Verse 18. What then? What follows from this? What effect does it have on my mind? Does the fact that some preach from a spirit of envy and contention give me pain?

Notwithstanding every way. No matter in what way it is done. We are not to suppose, however, that Paul was indifferent as to the way in which the gospel was preached, or the spirit with which it was done; but the meaning is, that it was a matter of rejoicing that it was done at all, whatever the motives might be.

Whether in pretence or in truth. Whether as a mere pretext to cover up some other design, or from pure motives. Their pretence was that they preached the gospel because they believed it true and loved it; their real object was to build up a party, and to diminish the influence and authority of Paul.

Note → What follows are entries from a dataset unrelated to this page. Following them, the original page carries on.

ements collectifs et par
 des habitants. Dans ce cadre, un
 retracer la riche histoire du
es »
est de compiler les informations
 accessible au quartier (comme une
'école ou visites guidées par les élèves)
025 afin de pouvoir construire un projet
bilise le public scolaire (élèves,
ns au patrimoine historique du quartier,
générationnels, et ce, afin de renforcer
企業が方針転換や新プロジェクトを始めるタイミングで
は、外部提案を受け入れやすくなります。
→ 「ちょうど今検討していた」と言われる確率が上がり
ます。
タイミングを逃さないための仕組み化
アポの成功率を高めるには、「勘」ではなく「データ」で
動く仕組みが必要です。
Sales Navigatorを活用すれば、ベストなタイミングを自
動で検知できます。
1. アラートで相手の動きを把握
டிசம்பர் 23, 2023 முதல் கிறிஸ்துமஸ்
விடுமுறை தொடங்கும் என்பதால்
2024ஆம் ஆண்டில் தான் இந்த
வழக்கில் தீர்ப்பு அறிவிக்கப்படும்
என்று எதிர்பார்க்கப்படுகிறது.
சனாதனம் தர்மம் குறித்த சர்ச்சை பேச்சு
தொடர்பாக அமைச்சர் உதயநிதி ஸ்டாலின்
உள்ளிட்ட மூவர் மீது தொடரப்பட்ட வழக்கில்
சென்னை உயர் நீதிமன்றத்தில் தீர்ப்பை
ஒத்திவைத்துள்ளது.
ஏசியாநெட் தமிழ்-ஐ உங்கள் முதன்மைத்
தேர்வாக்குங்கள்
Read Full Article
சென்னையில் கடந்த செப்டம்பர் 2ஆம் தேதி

Christ is preached. They made known the name of the Saviour, and announced that the Messiah had come. They could not go forth under any pretence as preachers, without making known some truth about the Redeemer. So now, it is hardly possible that any persons should attempt to preach, without stating some truth that would not otherwise be known. The name of a Saviour will be announced, and that will be something. Some views of his life and work will be presented, which, though they may be far enough from full views, are yet better than none. Though there may be much error in what is said, yet there will be also some truth. It would be better to have preachers that were better instructed, or that were more prudent, or that had purer motives, or that held a more perfect system; yet it is much in our world to have the name of the Redeemer announced in any way, and even to be told, in the most stammering manner, and from whatever motives, that man has a Saviour. The announcement of that fact, in any way, may save a soul; but ignorance of it could save none.

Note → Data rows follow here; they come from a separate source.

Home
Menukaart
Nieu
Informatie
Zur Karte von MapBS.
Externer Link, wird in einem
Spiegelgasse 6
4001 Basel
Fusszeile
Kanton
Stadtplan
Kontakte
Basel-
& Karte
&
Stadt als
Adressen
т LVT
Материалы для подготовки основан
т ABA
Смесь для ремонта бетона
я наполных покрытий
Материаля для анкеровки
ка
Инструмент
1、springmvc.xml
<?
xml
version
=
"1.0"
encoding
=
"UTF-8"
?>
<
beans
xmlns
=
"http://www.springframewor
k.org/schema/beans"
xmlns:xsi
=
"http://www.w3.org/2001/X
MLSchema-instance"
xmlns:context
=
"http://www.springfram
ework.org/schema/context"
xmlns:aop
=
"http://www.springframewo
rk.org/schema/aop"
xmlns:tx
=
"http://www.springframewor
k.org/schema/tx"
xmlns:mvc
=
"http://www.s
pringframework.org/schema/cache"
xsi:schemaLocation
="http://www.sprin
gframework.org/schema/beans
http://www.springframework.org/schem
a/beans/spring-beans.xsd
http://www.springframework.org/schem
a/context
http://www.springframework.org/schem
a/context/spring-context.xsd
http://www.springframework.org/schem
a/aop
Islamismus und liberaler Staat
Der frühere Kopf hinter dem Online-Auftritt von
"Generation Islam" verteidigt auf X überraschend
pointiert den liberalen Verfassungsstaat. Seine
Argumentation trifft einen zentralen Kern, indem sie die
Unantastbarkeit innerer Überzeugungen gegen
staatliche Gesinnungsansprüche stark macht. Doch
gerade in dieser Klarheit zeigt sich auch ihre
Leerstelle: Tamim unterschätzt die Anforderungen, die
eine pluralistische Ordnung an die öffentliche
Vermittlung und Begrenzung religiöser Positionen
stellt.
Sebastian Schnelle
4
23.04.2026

And I therein do rejoice. This is an instance of great magnanimity on the part of Paul, and nothing, perhaps, could better show his supreme love for the Saviour. Part preached to increase his afflictions, and the tendency of that preaching was, probably, as it was designed to be, to unsettle confidence in him, and to lessen his influence. Yet this did not move him. The more important matter was secured, and Christ was made known; and if this were secured, he was willing that his own name should be east into the shade. This may furnish valuable lessons to preachers of the gospel now. When

(1.) we are laid aside from preaching by sickness, we should rejoice that others are in health, and are able to make the Saviour known, though we are forgotten.

(2.) When we are unpopular and unsuccessful, we should rejoice that others are more popular and successful—for Christ is preached.

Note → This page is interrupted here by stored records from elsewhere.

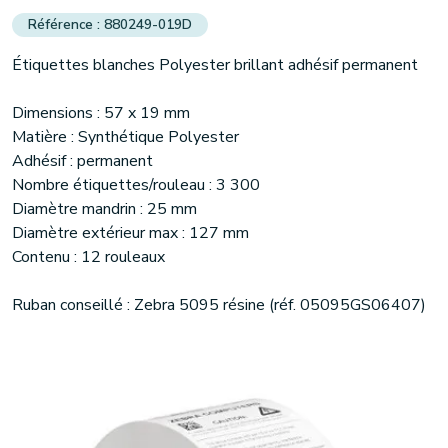
880249-019D
Étiquettes blanches Polyester brillant adhésif permanent
Dimensions : 57 x 19 mm
Matière : Synthétique Polyester
Adhésif : permanent
Nombre étiquettes/rouleau : 3 300
Diamètre mandrin : 25 mm
Diamètre extérieur max : 127 mm
Contenu : 12 rouleaux
Ruban conseillé : Zebra 5095 résine (réf. 05095GS06407)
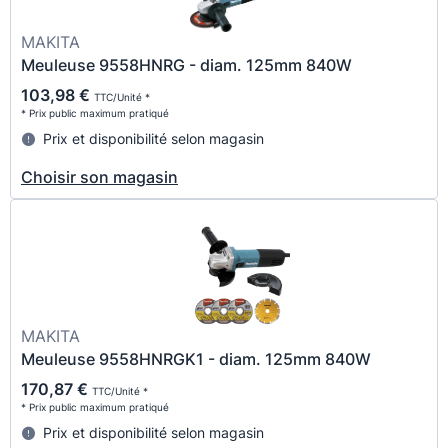
MAKITA
Meuleuse 9558HNRG - diam. 125mm 840W
103,98 €
TTC/Unité *
* Prix public maximum pratiqué
Prix et disponibilité selon magasin
Choisir son magasin
MAKITA
Meuleuse 9558HNRGK1 - diam. 125mm 840W
170,87 €
TTC/Unité *
* Prix public maximum pratiqué
Prix et disponibilité selon magasin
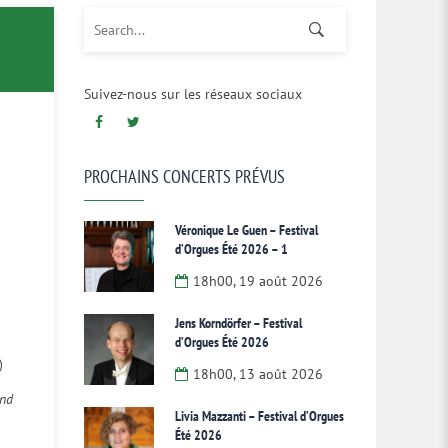
Search for:
Suivez-nous sur les réseaux sociaux
PROCHAINS CONCERTS PRÉVUS
Véronique Le Guen – Festival
d’Orgues Été 2026 – 1
18h00, 19 août 2026
Jens Korndörfer – Festival
d’Orgues Été 2026
)
18h00, 13 août 2026
and
Livia Mazzanti – Festival d’Orgues
Été 2026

(3.) When we have rivals, who have better plans than we for doing good, and whose labours are crowned with success, we should not be envious or jealousy for Christ is preached.

(4.) When ministers of other denominations preach what we regard as error, and their preaching becomes popular, and is attended with success, we can find occasion to rejoice—for they preach Christ. In the error we should not, we cannot rejoice; but in the fact that the great truth is held up that Christ died for men, we can always find abundant occasion for joy. Mingled as it may be with error, it may be nevertheless the means of saving souls; and though we should rejoice more if the truth were preached without any admixture of error, yet still the very fact that Christ is made known lays the foundation for gratitude and rejoicing. Had all Christians, and Christian ministers, the feelings which Paul expresses here, there would be much less envy and uncharitableness than there is now in the churches. May we not hope that the time will yet come when all who preach the gospel will have such supreme regard for the name and work of the Saviour, that they will find sincere joy in the success of a rival denomination, or a rival preacher, or in rival plans for doing good? Then, indeed, contentions would cease, and the hearts of Christians, "like kindred drops," would mingle into one.